• [Collected data]
== Segment start ==
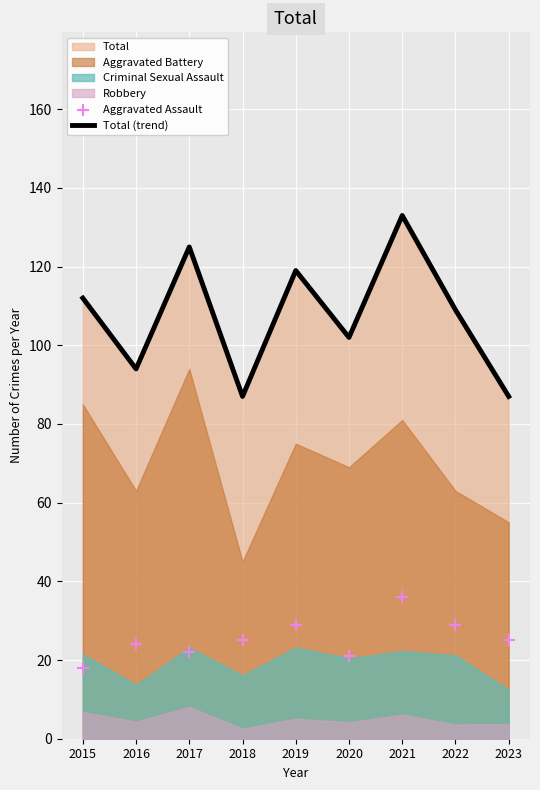

What is the total value across all series at 2023?

112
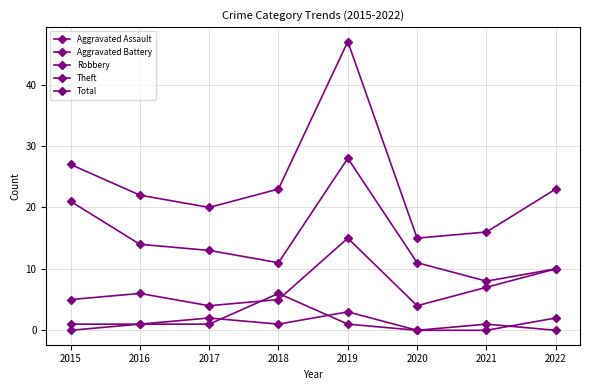

How many times do Robbery and Aggravated Battery cross each other?

2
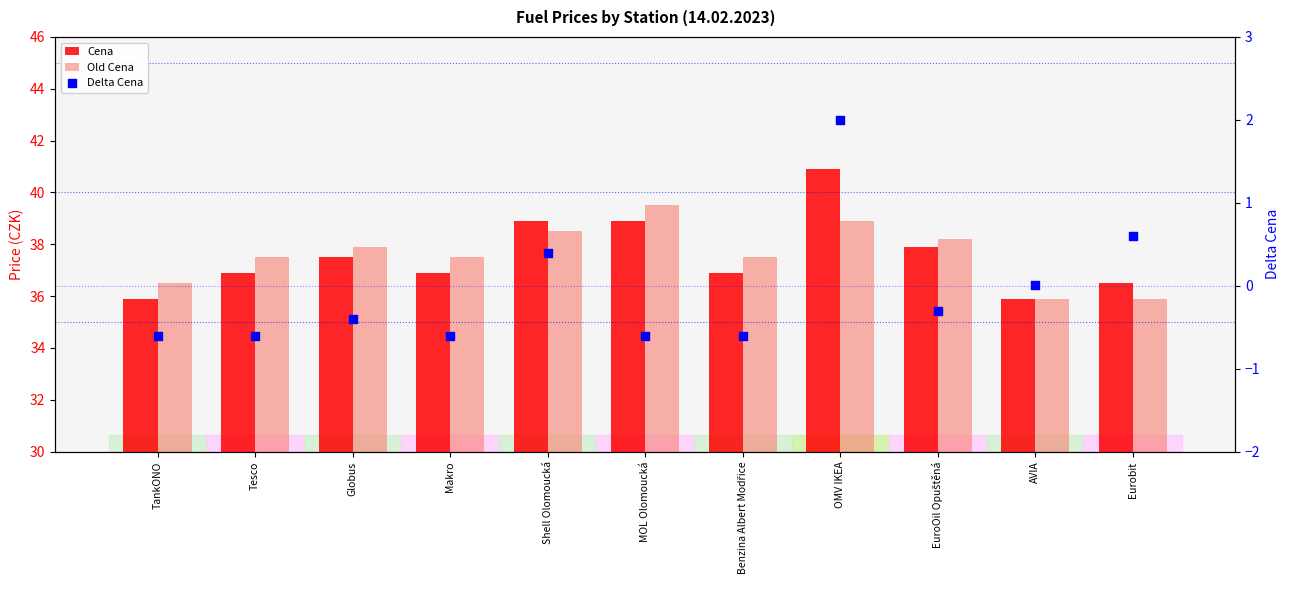

Which series reaches the maximum Y coordinate?

Cena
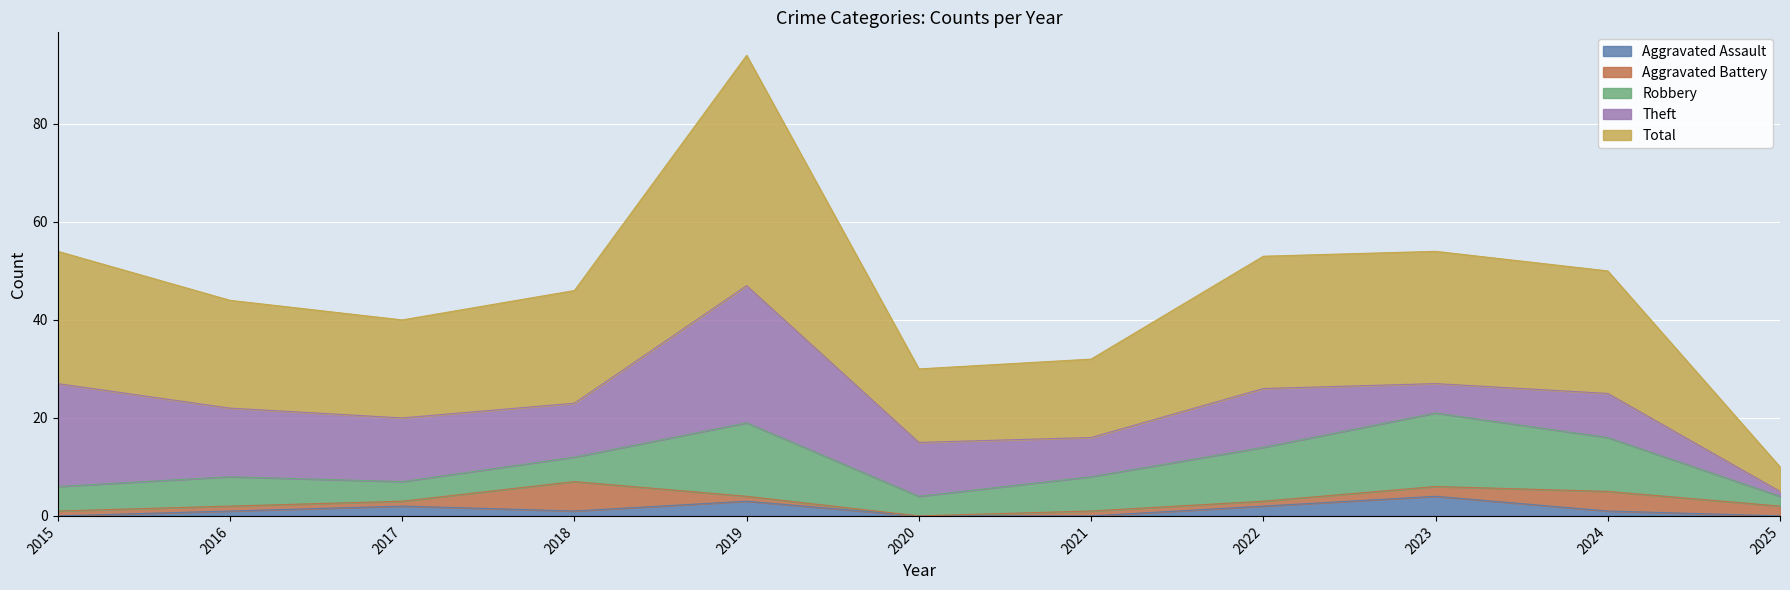

At how many categories does at least one series exceed 40?

1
== Segment end ==
• [Your goal] Recast all the records above as a numbered list with one line per item. Omit blank lines and the pictures.

• [Written answer]
1. What is the total value across all series at 2023?
2. 112
3. How many times do Robbery and Aggravated Battery cross each other?
4. 2
5. Which series reaches the maximum Y coordinate?
6. Cena
7. At how many categories does at least one series exceed 40?
8. 1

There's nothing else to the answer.